From the sinking of the Moskva, Russia's Black Sea flagship, in April to the attack on a Russian air base in Crimea this month, Ukrainian troops have used American and other weapons in ways few expected, the experts and Defence Department officials say.
By mounting missiles onto trucks, Ukrainian forces have moved them more quickly into firing range.
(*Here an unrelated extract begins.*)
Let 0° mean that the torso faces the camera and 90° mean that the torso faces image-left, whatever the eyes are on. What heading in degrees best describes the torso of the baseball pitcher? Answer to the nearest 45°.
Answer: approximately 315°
By putting rocket systems on speedboats, they have increased their naval warfare ability.
And to the astonishment of weapons experts, Ukraine has continued to destroy Russian targets with slow-moving Turkish-made Bayraktar attack drones and inexpensive, plastic aircraft modified to drop grenades.
"People are using the MacGyver metaphor," said Mr Frederick Hodges, a former top US Army commander in Europe, in a reference to the 1980s TV show in which the title character uses simple, improvised contraptions to get himself out of sticky situations.
After six months of war, the death toll on both sides is high: US officials estimate that up to 80,000 Russian troops have been killed or wounded, while Ukraine's outgunned military has said it is losing 100 to 200 troops a day.
Even so, the engineering ingenuity of the Ukrainians lies in stark contrast to the slow, doctrinal nature of the Russian advance.
In the attack on the Moskva, the Ukrainians developed their own anti-ship missile, called the Neptune, which they based on the design of an old Soviet anti-ship missile but with substantially improved range and electronics.
They appear to have mounted the Neptune missiles onto one or more trucks, according to one senior US official, and moved them within range of the ship, which was about 120km from Odesa.
"With the Moskva, they MacGyvered a very effective anti-ship system that they put on the back of a truck to make it mobile and move it around," Mr Hodges, who is now a senior adviser at Human Rights First, said in an interview.
US military officials remain puzzled by why Russia's air defence systems have not been more effective in stopping the drones, which have no self-defence systems and are easily spotted by radar.
A senior Pentagon official said Ukrainian forces had put American-supplied Harm anti-radiation missiles on Soviet-designed MiG-29 fighter jets - something that no air force had ever done.
"It's all home-grown," one US official said. "We did not get any advance notice."